Data records ▸
————————
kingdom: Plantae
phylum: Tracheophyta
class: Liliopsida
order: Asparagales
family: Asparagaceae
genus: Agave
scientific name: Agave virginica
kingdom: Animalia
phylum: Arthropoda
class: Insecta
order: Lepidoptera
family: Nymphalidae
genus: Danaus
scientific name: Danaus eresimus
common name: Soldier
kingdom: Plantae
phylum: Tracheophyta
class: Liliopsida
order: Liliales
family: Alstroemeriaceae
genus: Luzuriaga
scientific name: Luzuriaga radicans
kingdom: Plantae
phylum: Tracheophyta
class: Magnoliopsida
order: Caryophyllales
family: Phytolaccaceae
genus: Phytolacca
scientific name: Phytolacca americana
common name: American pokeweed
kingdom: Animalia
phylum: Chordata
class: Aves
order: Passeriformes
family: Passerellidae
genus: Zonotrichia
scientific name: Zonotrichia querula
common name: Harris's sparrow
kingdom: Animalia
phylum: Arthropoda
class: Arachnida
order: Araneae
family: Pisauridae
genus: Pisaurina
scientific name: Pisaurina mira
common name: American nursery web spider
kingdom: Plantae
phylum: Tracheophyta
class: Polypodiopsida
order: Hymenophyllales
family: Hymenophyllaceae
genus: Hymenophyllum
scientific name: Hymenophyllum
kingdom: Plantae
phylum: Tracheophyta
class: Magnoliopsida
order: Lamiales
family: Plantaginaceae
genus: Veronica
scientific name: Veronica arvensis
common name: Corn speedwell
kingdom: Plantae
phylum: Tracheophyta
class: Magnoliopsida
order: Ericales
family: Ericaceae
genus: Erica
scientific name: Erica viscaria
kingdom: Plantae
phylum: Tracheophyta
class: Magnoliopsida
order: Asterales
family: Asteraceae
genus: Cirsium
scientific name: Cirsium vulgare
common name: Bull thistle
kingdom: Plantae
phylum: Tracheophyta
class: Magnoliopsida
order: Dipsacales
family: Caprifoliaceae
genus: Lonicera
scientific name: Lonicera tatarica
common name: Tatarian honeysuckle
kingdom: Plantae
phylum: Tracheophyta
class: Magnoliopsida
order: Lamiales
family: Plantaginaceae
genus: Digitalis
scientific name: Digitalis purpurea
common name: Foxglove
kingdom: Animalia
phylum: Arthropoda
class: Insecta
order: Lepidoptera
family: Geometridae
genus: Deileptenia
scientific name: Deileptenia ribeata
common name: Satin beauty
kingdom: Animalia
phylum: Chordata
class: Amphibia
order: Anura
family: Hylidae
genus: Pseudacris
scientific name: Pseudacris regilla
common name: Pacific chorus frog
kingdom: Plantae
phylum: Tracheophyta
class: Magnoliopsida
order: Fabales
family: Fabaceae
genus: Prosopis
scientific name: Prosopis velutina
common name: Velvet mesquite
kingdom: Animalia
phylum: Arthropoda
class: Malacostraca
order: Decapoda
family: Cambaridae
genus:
————————
Reproduce every line of the listing above verbatim, from the first line to the last.

Output of the exercise ▸
kingdom: Plantae
phylum: Tracheophyta
class: Liliopsida
order: Asparagales
family: Asparagaceae
genus: Agave
scientific name: Agave virginica
kingdom: Animalia
phylum: Arthropoda
class: Insecta
order: Lepidoptera
family: Nymphalidae
genus: Danaus
scientific name: Danaus eresimus
common name: Soldier
kingdom: Plantae
phylum: Tracheophyta
class: Liliopsida
order: Liliales
family: Alstroemeriaceae
genus: Luzuriaga
scientific name: Luzuriaga radicans
kingdom: Plantae
phylum: Tracheophyta
class: Magnoliopsida
order: Caryophyllales
family: Phytolaccaceae
genus: Phytolacca
scientific name: Phytolacca americana
common name: American pokeweed
kingdom: Animalia
phylum: Chordata
class: Aves
order: Passeriformes
family: Passerellidae
genus: Zonotrichia
scientific name: Zonotrichia querula
common name: Harris's sparrow
kingdom: Animalia
phylum: Arthropoda
class: Arachnida
order: Araneae
family: Pisauridae
genus: Pisaurina
scientific name: Pisaurina mira
common name: American nursery web spider
kingdom: Plantae
phylum: Tracheophyta
class: Polypodiopsida
order: Hymenophyllales
family: Hymenophyllaceae
genus: Hymenophyllum
scientific name: Hymenophyllum
kingdom: Plantae
phylum: Tracheophyta
class: Magnoliopsida
order: Lamiales
family: Plantaginaceae
genus: Veronica
scientific name: Veronica arvensis
common name: Corn speedwell
kingdom: Plantae
phylum: Tracheophyta
class: Magnoliopsida
order: Ericales
family: Ericaceae
genus: Erica
scientific name: Erica viscaria
kingdom: Plantae
phylum: Tracheophyta
class: Magnoliopsida
order: Asterales
family: Asteraceae
genus: Cirsium
scientific name: Cirsium vulgare
common name: Bull thistle
kingdom: Plantae
phylum: Tracheophyta
class: Magnoliopsida
order: Dipsacales
family: Caprifoliaceae
genus: Lonicera
scientific name: Lonicera tatarica
common name: Tatarian honeysuckle
kingdom: Plantae
phylum: Tracheophyta
class: Magnoliopsida
order: Lamiales
family: Plantaginaceae
genus: Digitalis
scientific name: Digitalis purpurea
common name: Foxglove
kingdom: Animalia
phylum: Arthropoda
class: Insecta
order: Lepidoptera
family: Geometridae
genus: Deileptenia
scientific name: Deileptenia ribeata
common name: Satin beauty
kingdom: Animalia
phylum: Chordata
class: Amphibia
order: Anura
family: Hylidae
genus: Pseudacris
scientific name: Pseudacris regilla
common name: Pacific chorus frog
kingdom: Plantae
phylum: Tracheophyta
class: Magnoliopsida
order: Fabales
family: Fabaceae
genus: Prosopis
scientific name: Prosopis velutina
common name: Velvet mesquite
kingdom: Animalia
phylum: Arthropoda
class: Malacostraca
order: Decapoda
family: Cambaridae
genus:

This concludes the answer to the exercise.